**Dataset:**
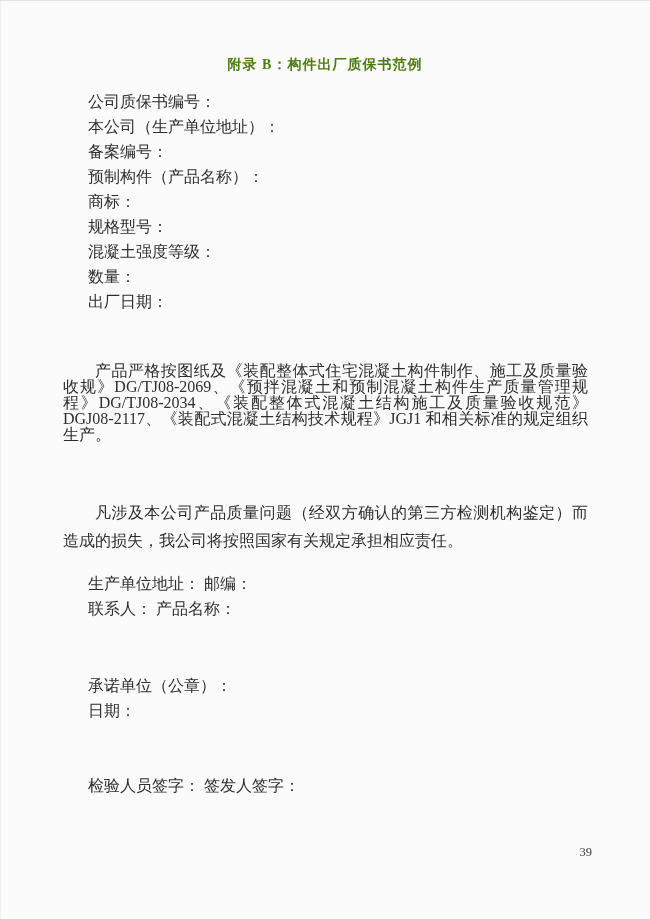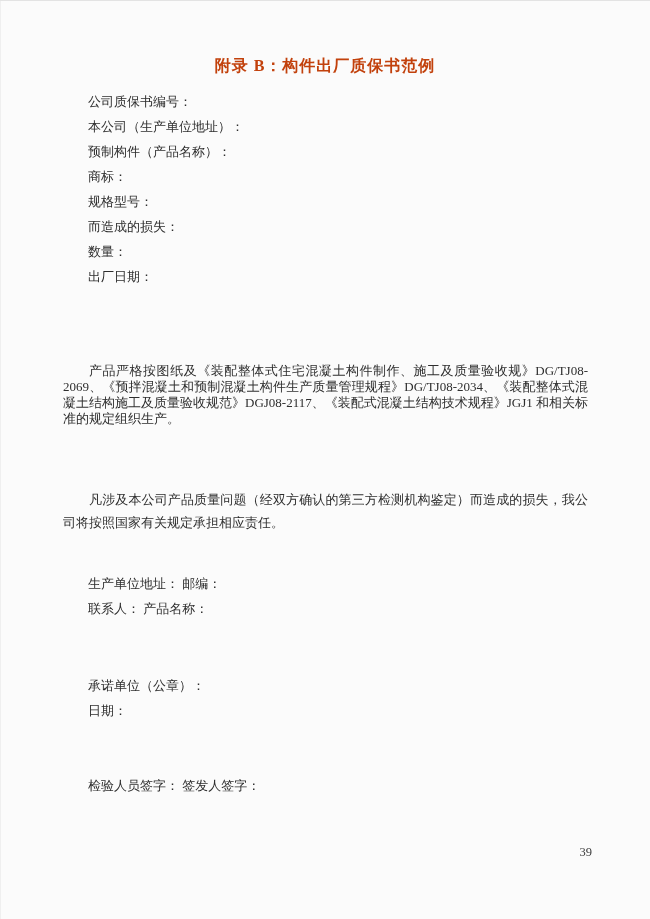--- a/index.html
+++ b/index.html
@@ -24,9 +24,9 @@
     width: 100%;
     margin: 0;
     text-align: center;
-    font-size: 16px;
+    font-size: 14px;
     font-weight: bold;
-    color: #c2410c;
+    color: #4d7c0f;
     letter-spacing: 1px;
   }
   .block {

--

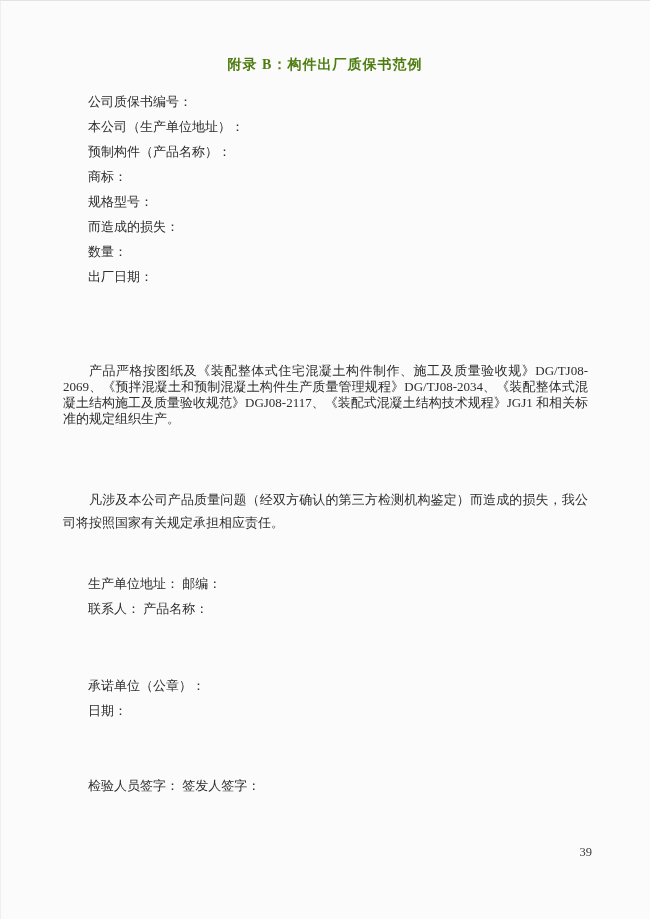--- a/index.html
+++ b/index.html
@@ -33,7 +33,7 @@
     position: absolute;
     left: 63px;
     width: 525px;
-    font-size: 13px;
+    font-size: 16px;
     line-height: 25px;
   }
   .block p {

**Work instructions:** Search the records for the word "size". Copy each line where it appears.

**Expected answer:**
-    font-size: 16px;
+    font-size: 14px;
-    font-size: 13px;
+    font-size: 16px;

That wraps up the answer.